I guess by "average response time" you mean "average 99th percentile service time"? Unfortunately, percentiles (as well as minimum, median and maximum) only make sense in the context of the measurements for which they have been taken and you cannot aggregate them. You have two ways out of this: Calculate your summary statistics based on the raw samples that you'll find in the index rally-metrics-* in your Elasticsearch metrics store or use the mean value in rally-results-* that is available since Rally 1.1.0. However, I don't think that you should summarize results of two different queries. Let me provide an analogy: Say, it takes a truck to drive 10 hours from A to B and for the same distance it takes a sports car 4 hours. Averaging the times of the sports car and the truck gives (10 + 4)/2 = 7 hours. I am not sure how calculating this number helps you?
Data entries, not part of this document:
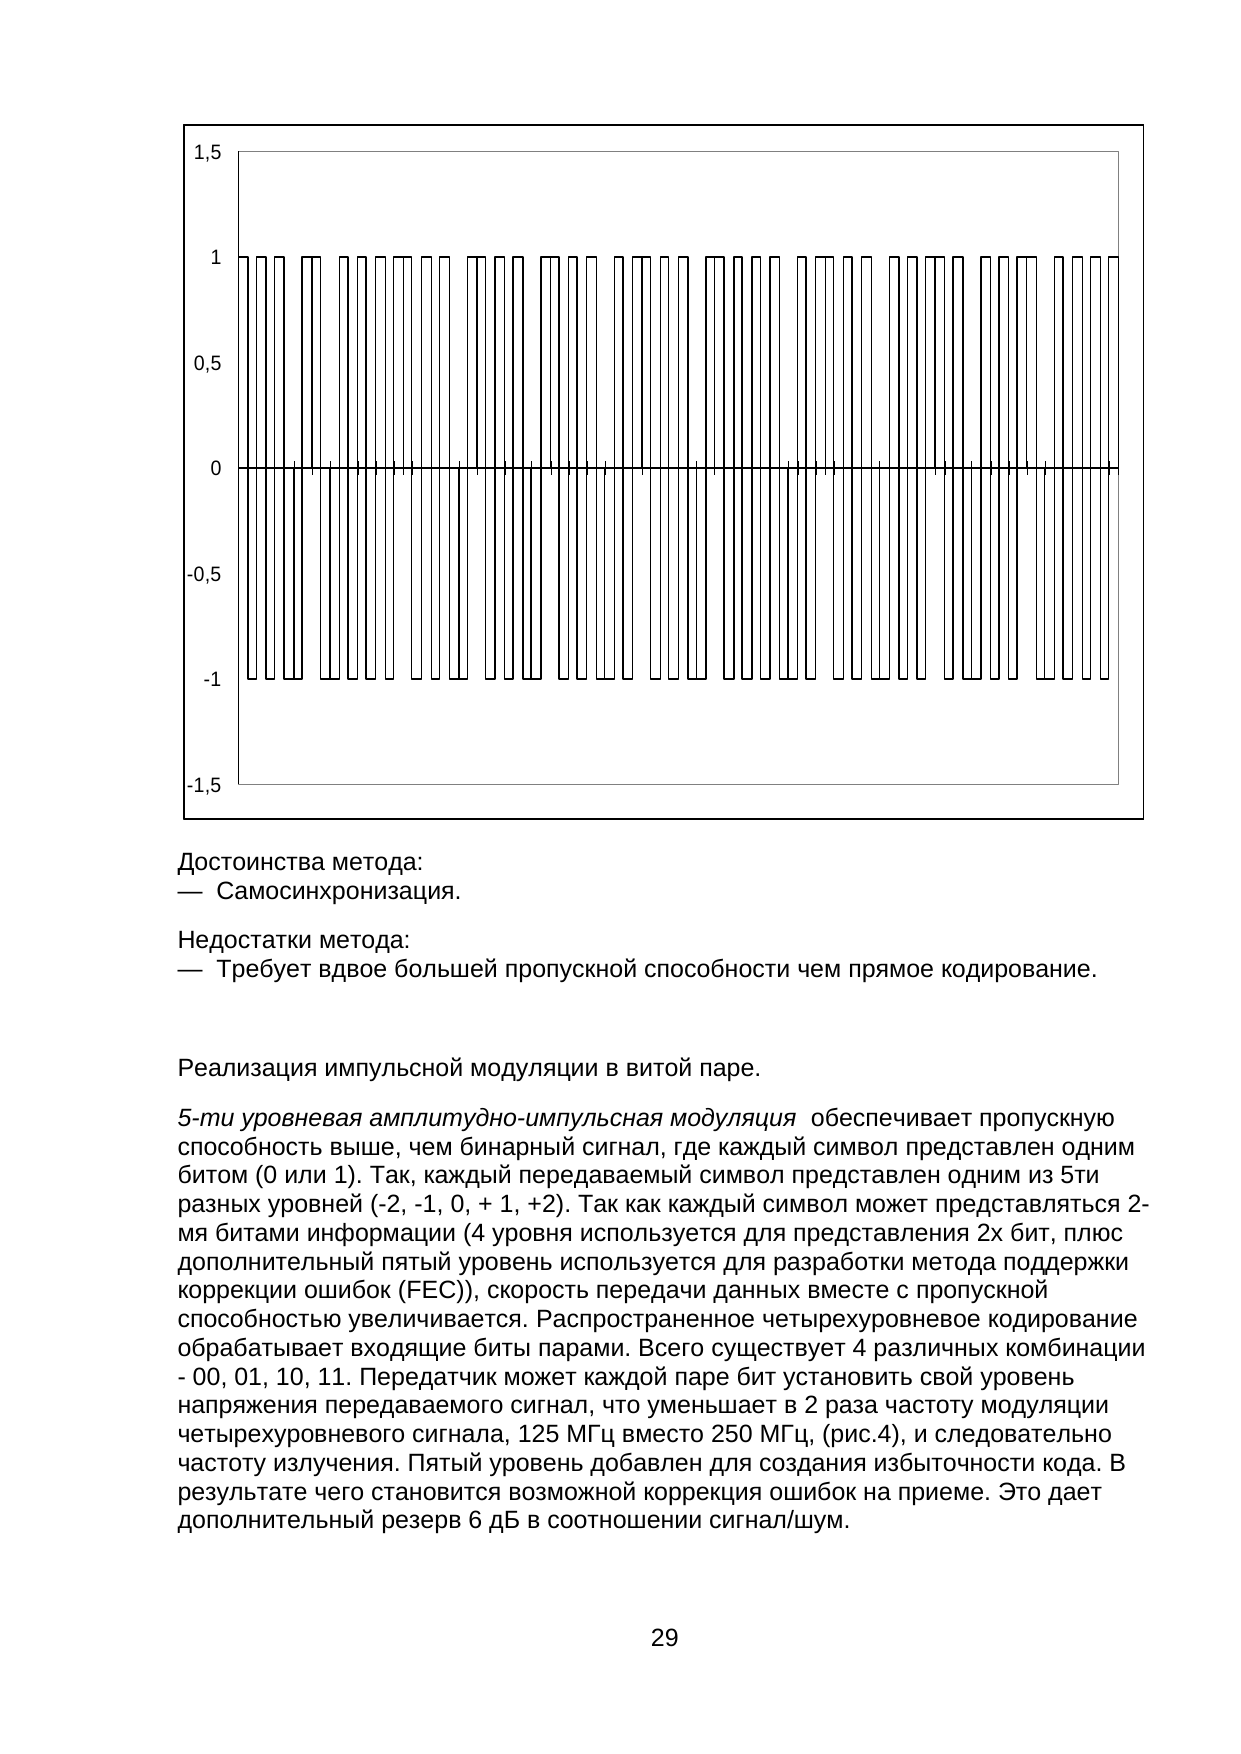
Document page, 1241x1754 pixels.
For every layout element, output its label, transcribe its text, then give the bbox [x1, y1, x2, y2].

text Реализация импульсной модуляции в витой паре. [177, 1053, 1152, 1082]
text Недостатки метода: — Требует вдвое большей пропускной способности чем прямое кодирование. [177, 925, 1152, 983]
text Достоинства метода: — Самосинхронизация. [177, 847, 1152, 904]
text 5-ти уровневая амплитудно-импульсная модуляция обеспечивает пропускную способность выше, чем бинарный сигнал, где каждый символ представлен одним битом (0 или 1). Так, каждый передаваемый символ представлен одним из 5ти разных уровней (-2, -1, 0, + 1, +2). Так как каждый символ может представляться 2-мя битами информации (4 уровня используется для представления 2х бит, плюс дополнительный пятый уровень используется для разработки метода поддержки коррекции ошибок (FEC)), скорость передачи данных вместе с пропускной способностью увеличивается. Распространенное четырехуровневое кодирование обрабатывает входящие биты парами. Всего существует 4 различных комбинации - 00, 01, 10, 11. Передатчик может каждой паре бит установить свой уровень напряжения передаваемого сигнал, что уменьшает в 2 раза частоту модуляции четырехуровневого сигнала, 125 МГц вместо 250 МГц, (рис.4), и следовательно частоту излучения. Пятый уровень добавлен для создания избыточности кода. В результате чего становится возможной коррекция ошибок на приеме. Это дает дополнительный резерв 6 дБ в соотношении сигнал/шум. [177, 1103, 1152, 1534]
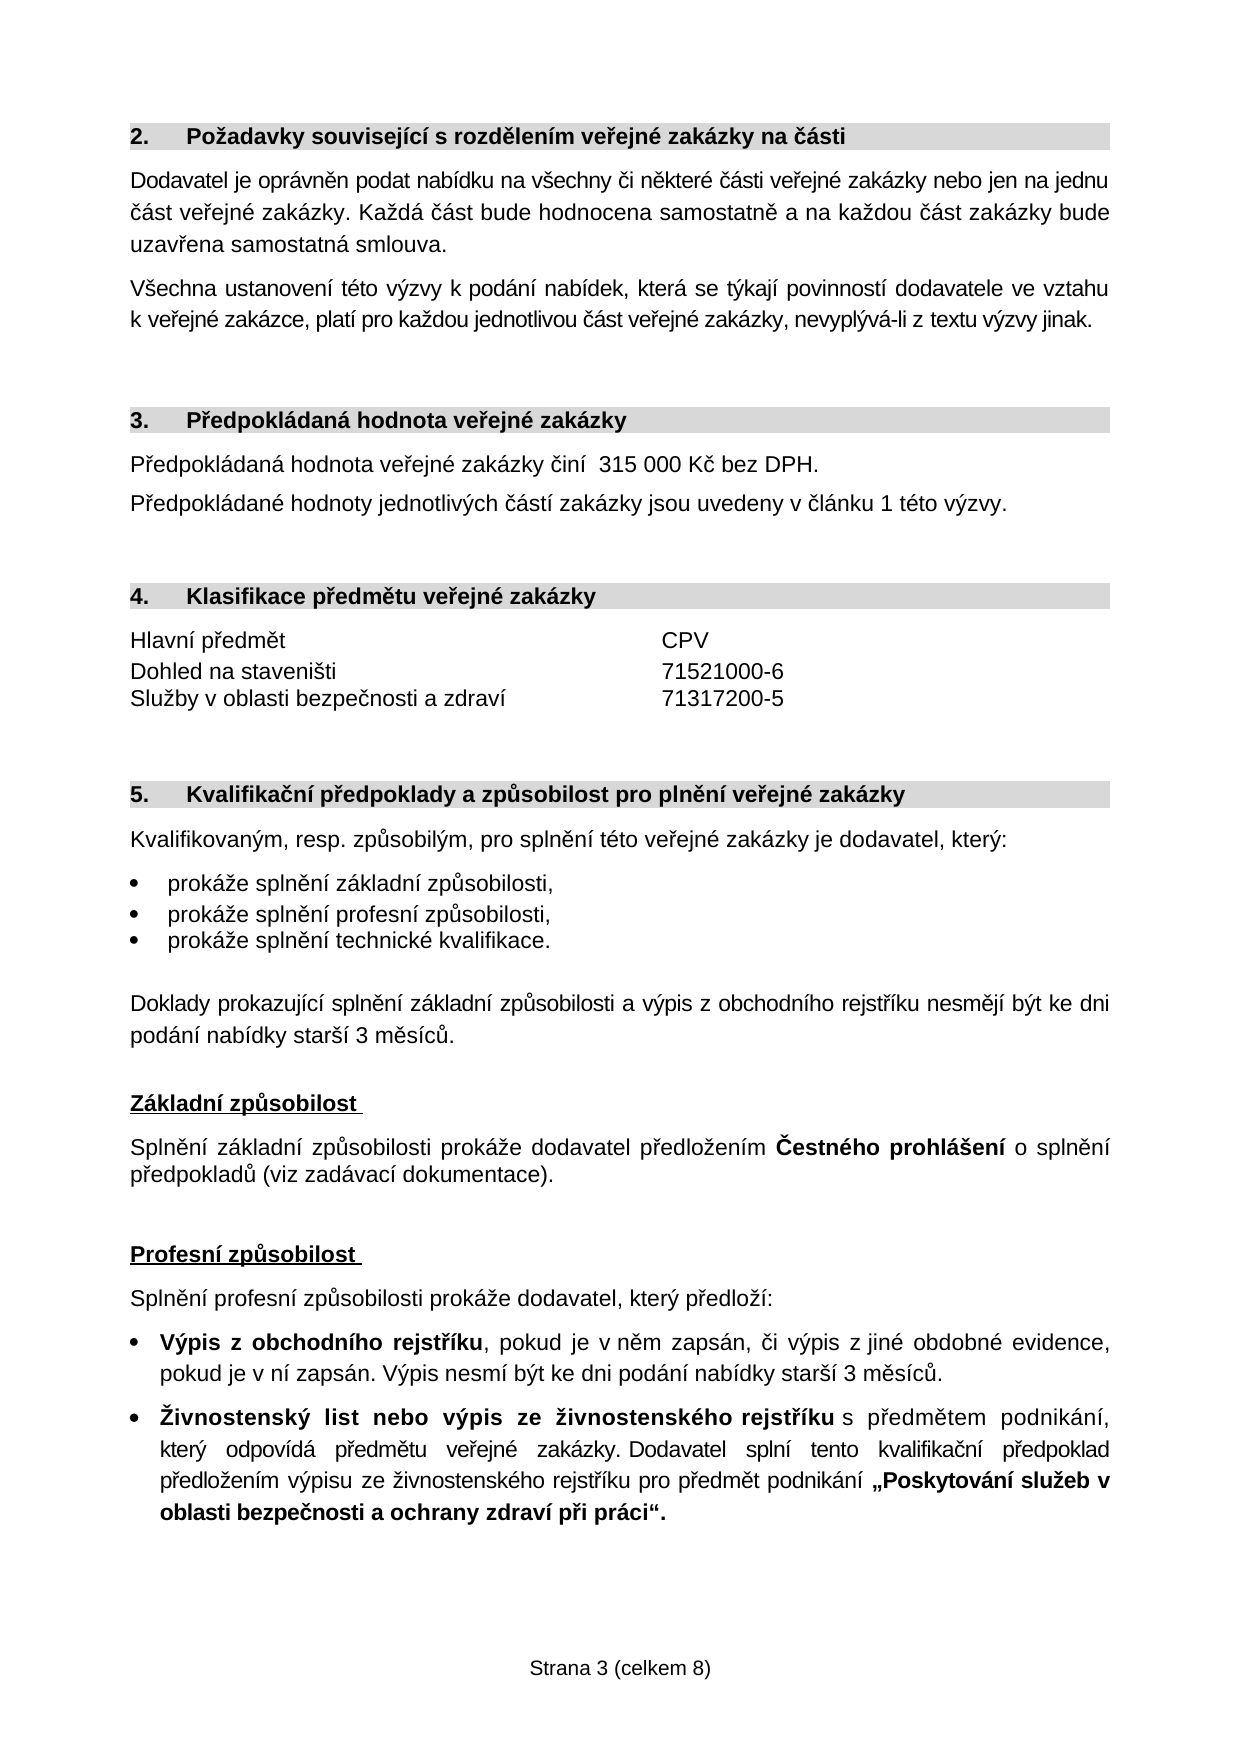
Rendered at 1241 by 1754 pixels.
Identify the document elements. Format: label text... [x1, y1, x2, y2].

text Dohled na staveništi 71521000-6 [130, 658, 1110, 685]
title Kvalifikační předpoklady a způsobilost pro plnění veřejné zakázky [130, 781, 1110, 808]
title Všechna ustanovení této výzvy k podání nabídek, která se týkají povinností dodavatele ve vztahu k veřejné zakázce, platí pro každou jednotlivou část veřejné zakázky, nevyplývá-li z textu výzvy jinak. [130, 274, 1110, 332]
text Předpokládané hodnoty jednotlivých částí zakázky jsou uvedeny v článku 1 této výzvy. [130, 490, 1110, 516]
list Výpis z obchodního rejstříku, pokud je v něm zapsán, či výpis z jiné obdobné evidence, pokud je v ní zapsán. Výpis nesmí být ke dni podání nabídky starší 3 měsíců. [130, 1329, 1110, 1387]
list prokáže splnění profesní způsobilosti, [130, 901, 1110, 927]
text Služby v oblasti bezpečnosti a zdraví 71317200-5 [130, 685, 1110, 711]
list Živnostenský list nebo výpis ze živnostenského rejstříku s předmětem podnikání, který odpovídá předmětu veřejné zakázky. Dodavatel splní tento kvalifikační předpoklad předložením výpisu ze živnostenského rejstříku pro předmět podnikání „Poskytování služeb v oblasti bezpečnosti a ochrany zdraví při práci“. [130, 1404, 1110, 1525]
text Hlavní předmět CPV [130, 627, 1110, 653]
title Dodavatel je oprávněn podat nabídku na všechny či některé části veřejné zakázky nebo jen na jednu část veřejné zakázky. Každá část bude hodnocena samostatně a na každou část zakázky bude uzavřena samostatná smlouva. [130, 167, 1110, 257]
title Klasifikace předmětu veřejné zakázky [130, 583, 1110, 609]
list Profesní způsobilost [130, 1241, 1110, 1267]
title Předpokládaná hodnota veřejné zakázky [130, 407, 1110, 433]
text Splnění profesní způsobilosti prokáže dodavatel, který předloží: [130, 1285, 1110, 1311]
list prokáže splnění základní způsobilosti, [130, 869, 1110, 896]
text Splnění základní způsobilosti prokáže dodavatel předložením Čestného prohlášení o splnění předpokladů (viz zadávací dokumentace). [130, 1134, 1110, 1187]
text Předpokládaná hodnota veřejné zakázky činí 315 000 Kč bez DPH. [130, 451, 1110, 477]
title Požadavky související s rozdělením veřejné zakázky na části [130, 123, 1110, 150]
list prokáže splnění technické kvalifikace. [130, 927, 1110, 954]
text Kvalifikovaným, resp. způsobilým, pro splnění této veřejné zakázky je dodavatel, který: [130, 826, 1110, 852]
text Doklady prokazující splnění základní způsobilosti a výpis z obchodního rejstříku nesmějí být ke dni podání nabídky starší 3 měsíců. [130, 990, 1110, 1048]
list Základní způsobilost [130, 1090, 1110, 1116]
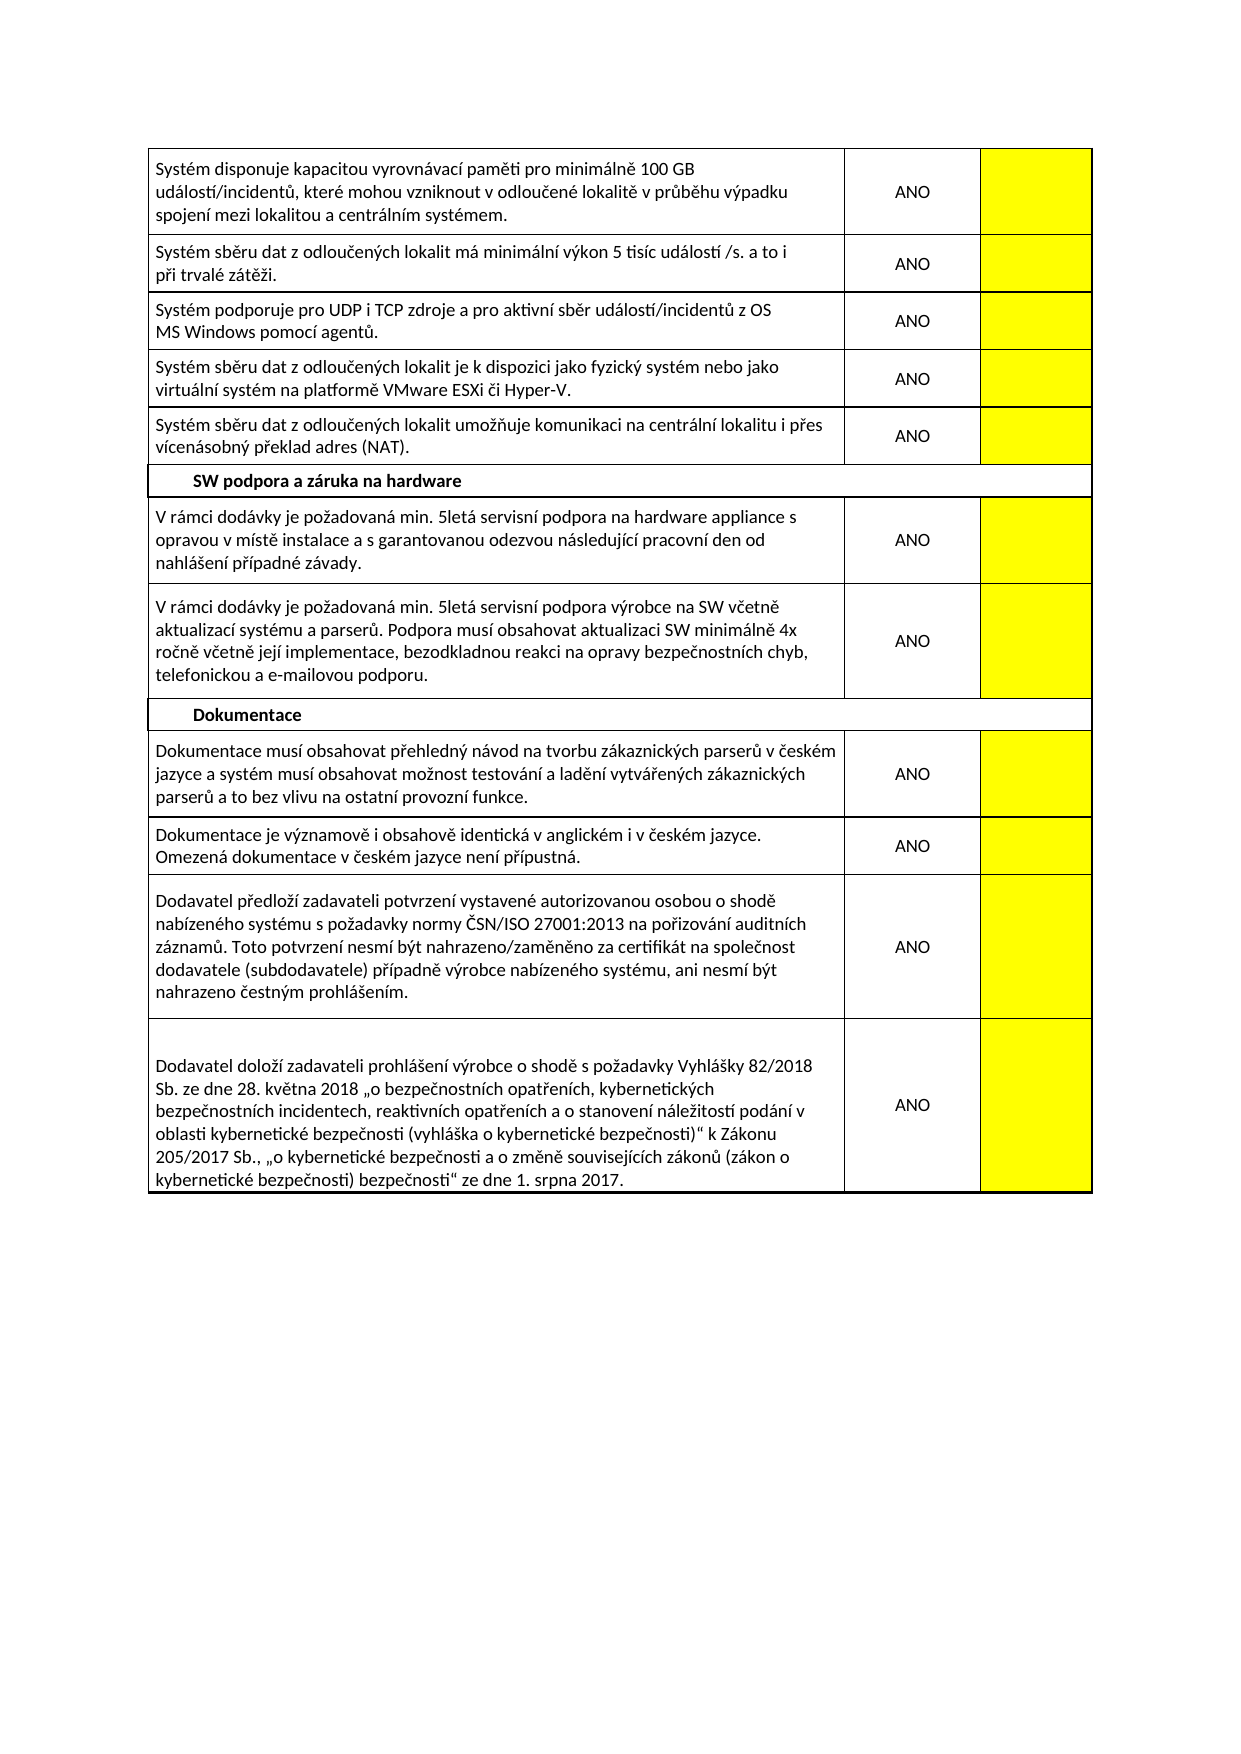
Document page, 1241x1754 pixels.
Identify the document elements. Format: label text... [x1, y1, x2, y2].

table_cell ANO [845, 498, 980, 583]
table_cell [981, 235, 1091, 291]
table_cell [981, 149, 1091, 234]
table_cell Systém sběru dat z odloučených lokalit je k dispozici jako fyzický systém nebo jako virtuální systém na platformě VMware ESXi či Hyper-V. [149, 350, 844, 406]
table_cell ANO [845, 408, 980, 464]
table_cell Dokumentace musí obsahovat přehledný návod na tvorbu zákaznických parserů v českém jazyce a systém musí obsahovat možnost testování a ladění vytvářených zákaznických parserů a to bez vlivu na ostatní provozní funkce. [149, 731, 844, 816]
table_cell Systém disponuje kapacitou vyrovnávací paměti pro minimálně 100 GB událostí/incidentů, které mohou vzniknout v odloučené lokalitě v průběhu výpadku spojení mezi lokalitou a centrálním systémem. [149, 149, 844, 234]
table_cell Dokumentace [149, 699, 1091, 730]
table_cell ANO [845, 293, 980, 349]
table_cell Dodavatel doloží zadavateli prohlášení výrobce o shodě s požadavky Vyhlášky 82/2018 Sb. ze dne 28. května 2018 „o bezpečnostních opatřeních, kybernetických bezpečnostních incidentech, reaktivních opatřeních a o stanovení náležitostí podání v oblasti kybernetické bezpečnosti (vyhláška o kybernetické bezpečnosti)“ k Zákonu 205/2017 Sb., „o kybernetické bezpečnosti a o změně souvisejících zákonů (zákon o kybernetické bezpečnosti) bezpečnosti“ ze dne 1. srpna 2017. [149, 1019, 844, 1191]
table_cell Systém podporuje pro UDP i TCP zdroje a pro aktivní sběr událostí/incidentů z OS MS Windows pomocí agentů. [149, 293, 844, 349]
table_cell [981, 498, 1091, 583]
table_cell ANO [845, 235, 980, 291]
table_cell [981, 731, 1091, 816]
table_cell ANO [845, 875, 980, 1018]
table_cell [981, 293, 1091, 349]
table_cell ANO [845, 731, 980, 816]
table_cell [981, 408, 1091, 464]
table_cell SW podpora a záruka na hardware [149, 465, 1091, 496]
table_cell Systém sběru dat z odloučených lokalit umožňuje komunikaci na centrální lokalitu i přes vícenásobný překlad adres (NAT). [149, 408, 844, 464]
table_cell [981, 1019, 1091, 1191]
table_cell Systém sběru dat z odloučených lokalit má minimální výkon 5 tisíc událostí /s. a to i při trvalé zátěži. [149, 235, 844, 291]
table_cell ANO [845, 149, 980, 234]
table_cell ANO [845, 1019, 980, 1191]
table_cell Dokumentace je významově i obsahově identická v anglickém i v českém jazyce. Omezená dokumentace v českém jazyce není přípustná. [149, 818, 844, 874]
table_cell V rámci dodávky je požadovaná min. 5letá servisní podpora výrobce na SW včetně aktualizací systému a parserů. Podpora musí obsahovat aktualizaci SW minimálně 4x ročně včetně její implementace, bezodkladnou reakci na opravy bezpečnostních chyb, telefonickou a e-mailovou podporu. [149, 584, 844, 698]
table_cell ANO [845, 350, 980, 406]
table_cell [981, 818, 1091, 874]
table_cell V rámci dodávky je požadovaná min. 5letá servisní podpora na hardware appliance s opravou v místě instalace a s garantovanou odezvou následující pracovní den od nahlášení případné závady. [149, 498, 844, 583]
table_cell [981, 584, 1091, 698]
table_cell Dodavatel předloží zadavateli potvrzení vystavené autorizovanou osobou o shodě nabízeného systému s požadavky normy ČSN/ISO 27001:2013 na pořizování auditních záznamů. Toto potvrzení nesmí být nahrazeno/zaměněno za certifikát na společnost dodavatele (subdodavatele) případně výrobce nabízeného systému, ani nesmí být nahrazeno čestným prohlášením. [149, 875, 844, 1018]
table_cell ANO [845, 818, 980, 874]
table_cell [981, 350, 1091, 406]
table_cell ANO [845, 584, 980, 698]
table_cell [981, 875, 1091, 1018]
A great video is How NOT to measure latency which provides a lot of details what can go wrong when measuring latency and how to do it right.

Daniel

Hi Daniel,
sorry for the delayed response. Thank you very much for your response. I understood, calculating average by taking the average of 99th percentile is not making more sense. But I'm unable to see the rally-metrics-* or rally-results-* files.
It would be great if you could provide me the path of these files.

--Regards,
Balmukund

Hi,

these are not files but index patterns that match indices that are created by Rally when you setup a dedicated Elasticsearch metrics store. See also our documentation about metrics records.

Daniel